Not Enough Stereo

The Urge - Too Much Stereo
(Immortal Records)
1 1/2 stars (out of 5 stars)
Reviewed: July 20, 2000

By Tony Bonyata

Fitting into the mold that bands like Barenaked Ladies, Blink 182 and Everclear cast, St. Louis sextet The Urge have released their third album entitled Too Much Stereo, which blends snappy, high energy songs with pop melodies and ska rhythms.
But the problem with not only The Urge's music but this whole genre of born-again, reggae-light-meets-rock is that despite its happy, upbeat facade it's really empty and forgettable - missing the point that original ska-rockers like The Specials and Madness had conveyed in their music.
The Urge - Too Much StereoThe album opens with vocalist Steve Ewing blurting out, "The world is shifting, let me out," in Jamaican-jerk fashion on "What Is This," before shifting into the title track, which comes off like The Offspring on a Peter Tosh diet.

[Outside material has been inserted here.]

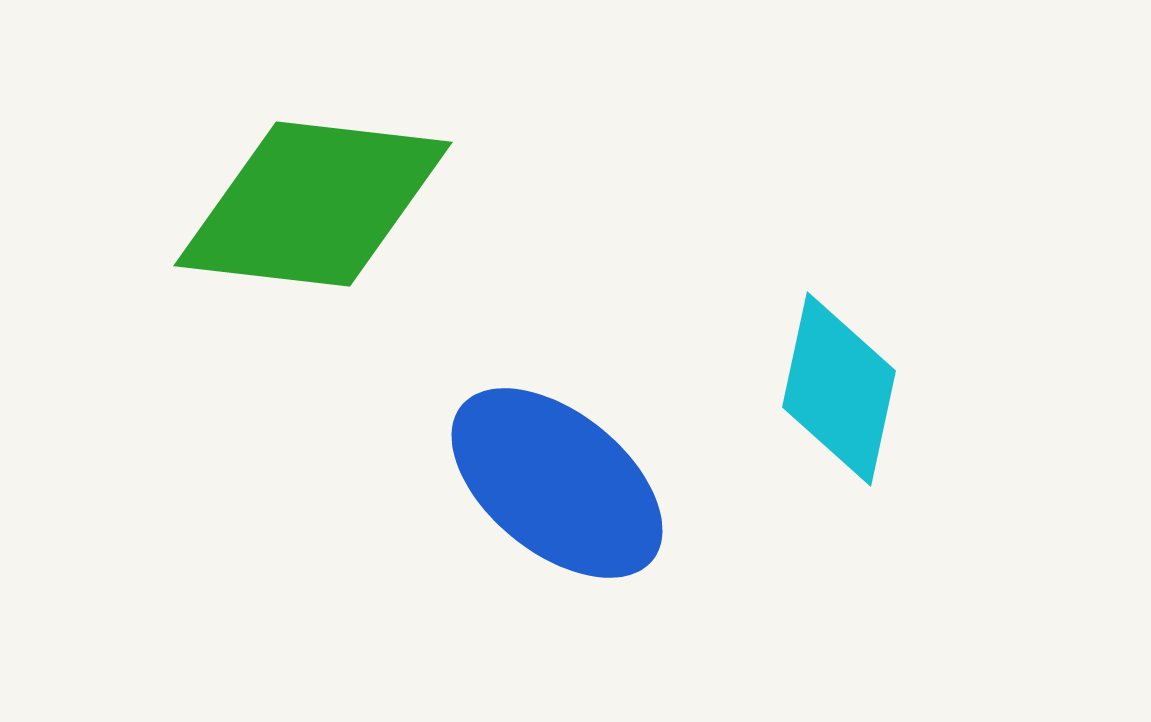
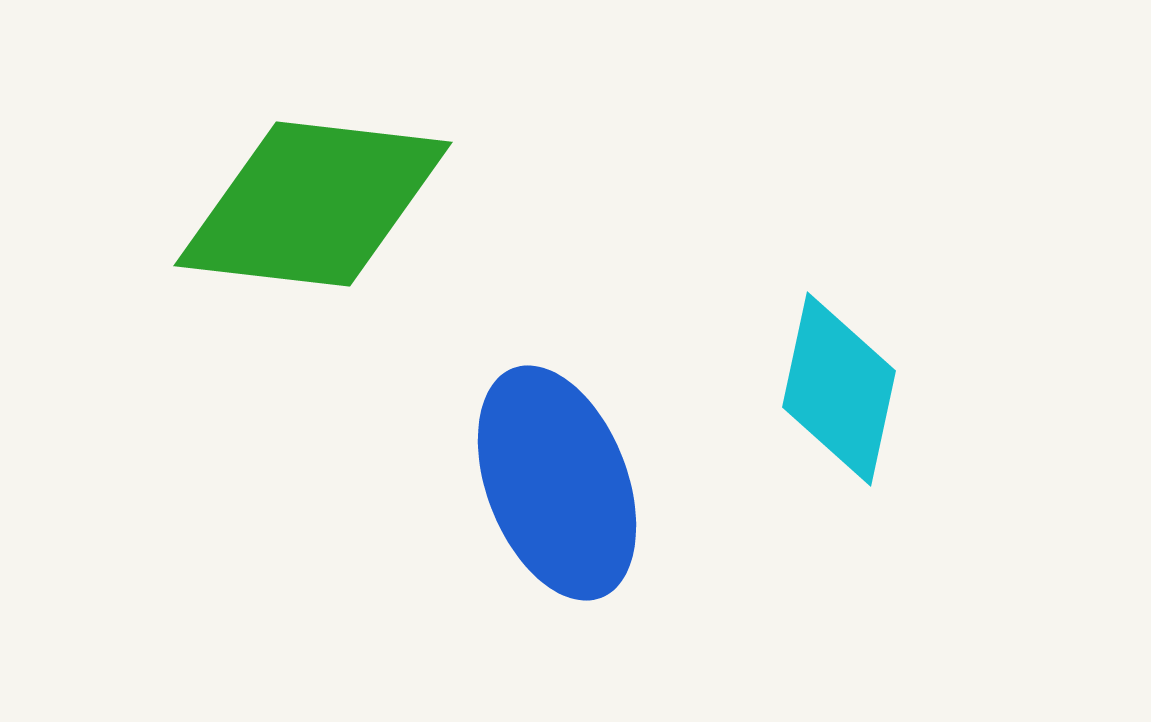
blue ellipse: rotated 30 degrees clockwise
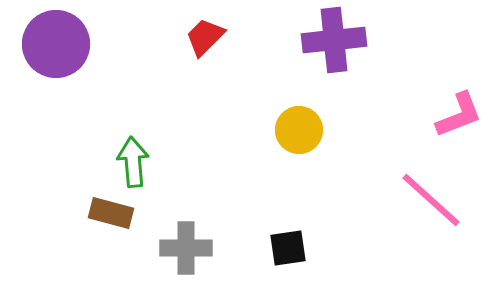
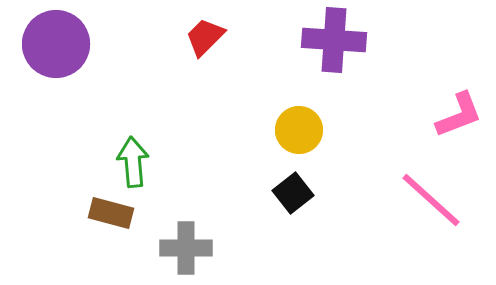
purple cross: rotated 10 degrees clockwise
black square: moved 5 px right, 55 px up; rotated 30 degrees counterclockwise
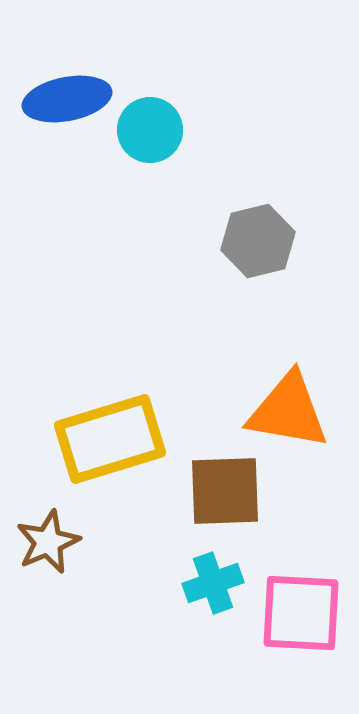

Although they strap on ska horns and rhythms on numbers like "I Go Home" and"Welcome To Gunville" it sounds more like The Urge use this Jamaican-born music as a gimmick to put a little more meat on their meager pop bones.
When they're not dishing out second-rate ska-rock, they deliver throwaway ditties ("Living On The Surface"), old-hat pop ("Liar Liar") and pseudo-hard rock riffs ("Push On Like Flintstone" and "Say A Prayer").

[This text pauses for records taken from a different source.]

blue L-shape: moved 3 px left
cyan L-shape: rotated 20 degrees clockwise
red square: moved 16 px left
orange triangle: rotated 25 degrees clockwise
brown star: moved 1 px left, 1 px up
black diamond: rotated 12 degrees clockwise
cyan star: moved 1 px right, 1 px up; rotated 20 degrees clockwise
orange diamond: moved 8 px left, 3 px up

The music does work at times, however, as on the power pop driven by a morse code guitar-line on "Four Letters and Two Words," and the most believable ska-influenced number on this collection, "Warning Warning," but, unfortunately, it doesn't last near long enough to justify an entire album.
Maybe Not Enough Stereo would have made a more apt title.